Walk into any bookstore and you are surrounded with language book options. Every publisher seems to have at least one, if not more. But where do you begin?
Ask yourself a few questions:
- What are you hoping to learn?
- Do you want to be able to speak, read and write the language?
- Do you want to be able to hit the road with a few key phrases you can build on?
- Are you looking for vocabulary drills?
- Can you stick with a straightforward program or do you need a course that mixes it up a bit with their learning techniques?
- Do you want an audio accompaniment to your text-book learning
My shelves hold more language books and CDs than I probably need. Most of them are Spanish, but we have an Italian course book I used to prepare for our trip to Italy.
To give you an idea of what is out there I’ve pulled two books off of my shelf to review.
Italian Now! Level 1
- Publisher: Barron’s
- Published date: 2005
- CD included? No
- Why I have it? I bought this book when Mike and I first started talking about going to Italy back in 2007. I had already been working through the Spanish Level 2 text so I was familiar with the series.

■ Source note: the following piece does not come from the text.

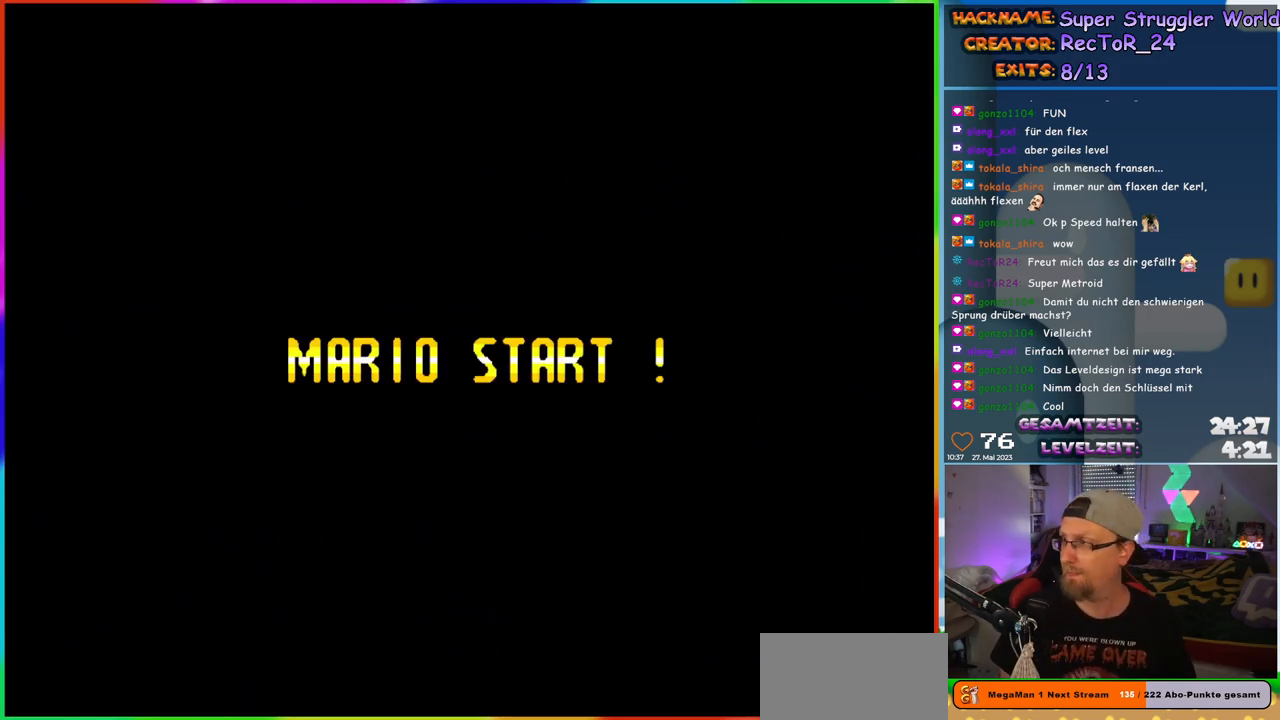
{"buttons": [], "events": []}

- Structure: Each part of the book highlights a particular aspect of the language, from basic skills (greetings, numbers, etc.) to interacting with people and getting around in your daily life. These parts are broken down into easy to absorb chapters, or as they call them “Units.”
The book keeps you engaged by starting off with a written conversation followed by a vocabulary list. You may then be asked to translate a few sentences, answer if a statement is true or false, or do a crossword puzzle. You will then end with a cultural note; greeting someone in Italy with a handshake or a kiss on the cheek, holidays and Italian coffee.

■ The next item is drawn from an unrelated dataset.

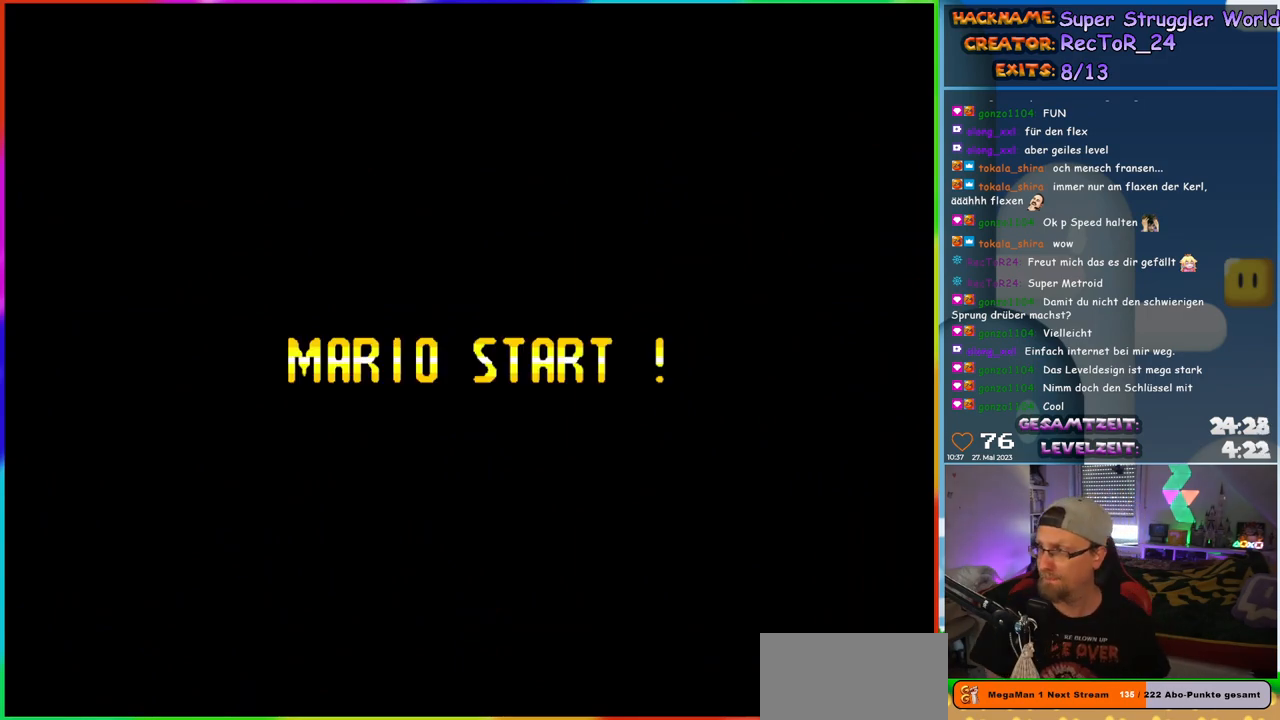
{"buttons": [], "events": []}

Each of the six parts of the course ends with a review of the 5 units included. At the very end of the course you will find a section on irregular verbs, a glossary and the answer key.
- Pros: The short activities in each unit make learning the language fun. You aren’t just drilling vocabulary into your head over and over again. The activities reinforce the dialog you learned at the beginning of the unit, while building on what you learned in past sections. It was easy to grab key phrases for flashcards so we could study at the dinner table with Dek too.
- Cons: The book is very big. Think college textbook heavy. You also need to follow the program in order to learn. You can grab a few quick phrases, but you will be taught so much more if you go straight through the book, which will require time at the table doing your homework.
Spanish for Dummies 2nd Edition
- Publisher: John Wiley & Sons, Inc.
- Published date: 2011
- CD included? Yes
- Why I have it? This is the newest book on my shelf. I generally do not grab books from the Dummies series, but when the opportunity came up to review one I decided to finally dive in. Like most books in this series, it is aimed at people looking for an easy introduction to the Spanish language.
- Structure: This program was developed along side the popular language publisher Berlitz. The book is meant to help travelers pick up a few key words and phrases for their next adventure, or to simply learn how to say hello to your new neighbor.
It will not make you fluent in Spanish, but the authors are very upfront about that. It does not focus heavily on reading and writing as it assumes you are just looking to be able to speak the language not draft a letter to parliament.
Chapters are chock full of vocabulary to cram into your head. Very short bits of conversation are in each chapter, but it is not as long or as detailed as other textbooks you might have used in high school. Every now and then a task, like a crossword puzzle, pops up, but this is not a fill in the blank sort of activity book.
My favorite part of the course can be found in Part IV: The Part of Tens. In this section you learn a little more about the culture and what you should and should not say when speaking with a native speaker. Phrases like “Asi no es como lo hacemos en los Estados Unidos” (translation: That’s not how we do it in the United States) can be found in Chapter 19: Ten Things Never to Say in Spanish. It will make you a better traveler, which is never a bad thing.
- Pros: The book can be read in any order. Chapters do not need to be read chronologically. You can pick and choose what you like. The CD is there to help with your pronunciation so you don’t butcher the language completely when you attempt to say “hola!”
- Cons: The CD does not include all of the vocabulary in the book, which assumes you are not a “dummy.” There is a good sampling to get you started though.
Each of these books can give the user something unique, but by no means covers the wide range of language learning course books on the market. Find the program that works best for you. You may want to get in and out of the language quickly, which Spanish for Dummies will provide. Or you can take your time and dive deeper into a language through a book like Italian Now!
No matter which route you take you will be learning something new. And that is the best part of all.
NOTE: Special thanks to Wiley & Sons for sending me a review copy of Spanish for Dummies. I was under no obligation to give a favorable review. All opinions are my own.